# Day 30: AI-Powered Resilience Replay Generator

Reconstruct incident timelines, simulate expected system behavior, and generate replay narratives using ML and LLM.

In [1]:
# 📦 Import libraries
import pandas as pd
import numpy as np
import requests
from sklearn.linear_model import LinearRegression
from IPython.display import display, Markdown

# 📁 Load data
incident = pd.read_csv('incident_metadata.csv', parse_dates=['timestamp'])
baseline = pd.read_csv('historical_baseline.csv', parse_dates=['timestamp'])
actual = pd.read_csv('actual_metrics.csv', parse_dates=['timestamp'])

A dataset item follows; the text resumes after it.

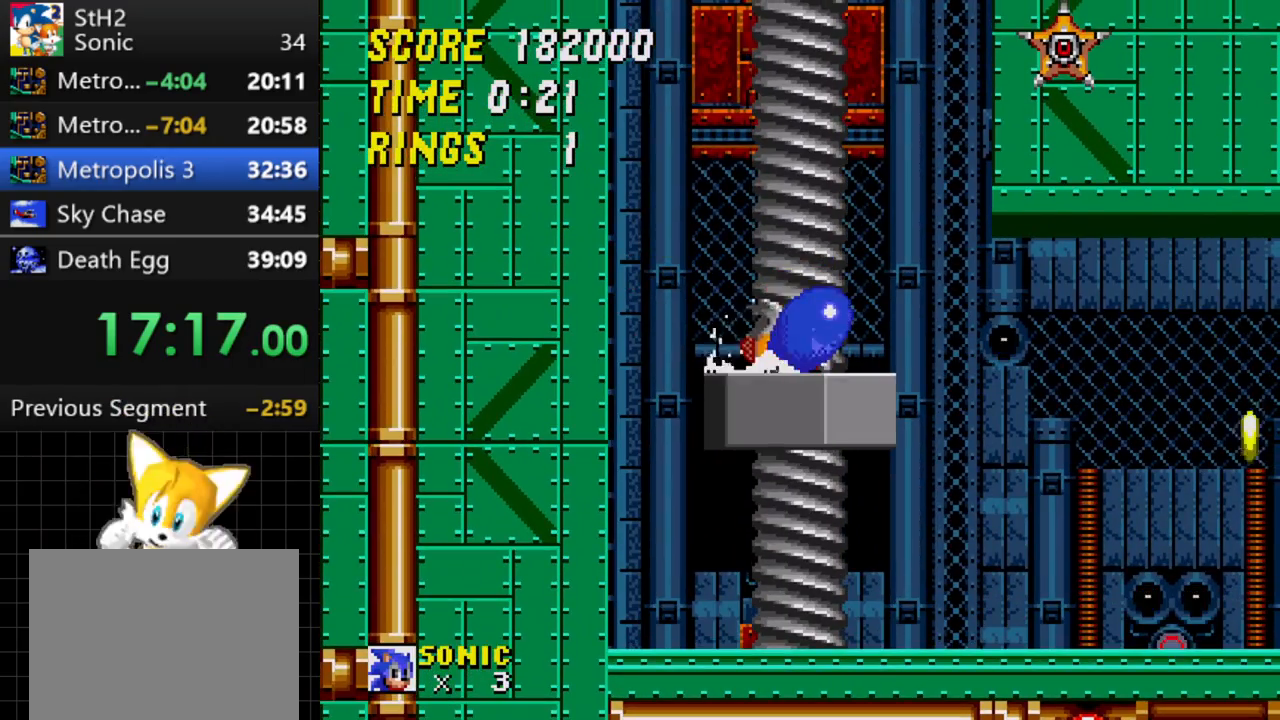
{"buttons": [], "events": [[17, "A", "down"], [67, "A", "up"], [67, "B", "down"], [83, "C", "down"], [100, "B", "up"], [133, "C", "up"], [317, "DPAD_DOWN", "up"]]}
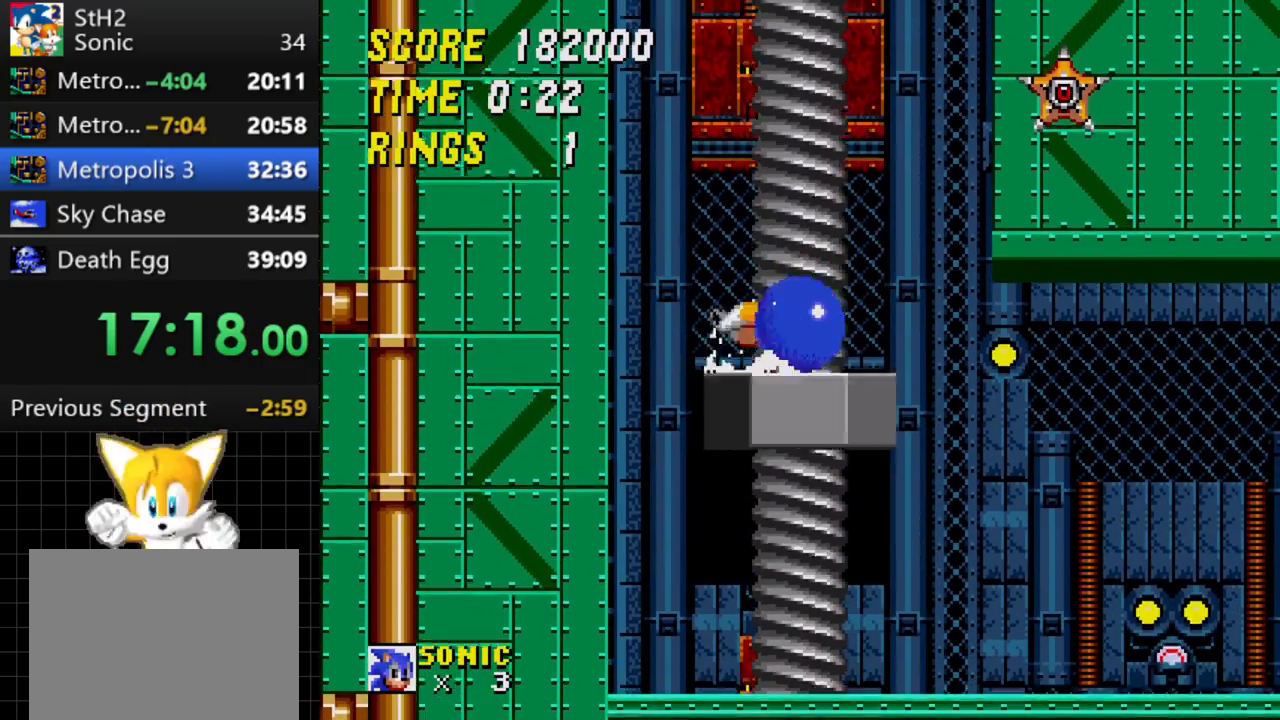
{"buttons": ["DPAD_RIGHT"], "events": [[417, "DPAD_RIGHT", "down"]]}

# 🧠 Simulate expected behavior using ML (simple regression per metric/service)
simulated = []
for idx, row in incident.iterrows():
    service = row['service']
    ts = row['timestamp']
    expected_sla = row['expected_sla']
    # Find baseline metric for this service
    base_rows = baseline[(baseline['service'] == service)]
    actual_rows = actual[(actual['service'] == service) & (actual['timestamp'] == ts)]
    for metric in base_rows['metric'].unique():
        base_metric = base_rows[base_rows['metric'] == metric]
        if len(base_metric) < 2:
            continue
        X = np.arange(len(base_metric)).reshape(-1, 1)
        y = base_metric['value'].values
        model = LinearRegression().fit(X, y)
        pred = model.predict(np.array([[len(base_metric)]]))[0]
        actual_val = actual_rows[actual_rows['metric'] == metric]['value'].values
        actual_val = actual_val[0] if len(actual_val) > 0 else None
        deviation = None if actual_val is None else actual_val - pred
        simulated.append({
            'timestamp': ts,
            'service': service,
            'metric': metric,
            'expected': pred,
            'actual': actual_val,
            'deviation': deviation
        })

# 📊 Pinpoint deviation zones
deviation_zones = [s for s in simulated if s['deviation'] is not None and abs(s['deviation']) > 1]

# 🧠 Generate replay narrative using LLM (Ollama Llama 3)
def llm_replay_narrative(deviation_zones):
    prompt = (
        "You are an SRE assistant. Given the following incident deviation zones, generate a replay narrative that:\n"
        "- For each timestamp, describe what should have happened (expected) and what actually occurred (actual).\n"
        "- Highlight key deviations and their impact on related services.\n"
        "- Use concise, stakeholder-friendly language.\n"
        "- Example: 'At 14:03, Service B should have autoscaled to 6 pods. Instead, it stalled at 2, causing cascading latency in Service C.'\n\n"
    )
    for s in deviation_zones:
        prompt += (
            f"Timestamp: {s['timestamp']}, Service: {s['service']}, Metric: {s['metric']}, Expected: {s['expected']}, Actual: {s['actual']}, Deviation: {s['deviation']}\n"
        )
    response = requests.post(
        "http://localhost:11434/api/generate",
        json={"model": "llama3", "prompt": prompt, "stream": False}
    )
    return response.json().get("response", "No response from Llama 3.")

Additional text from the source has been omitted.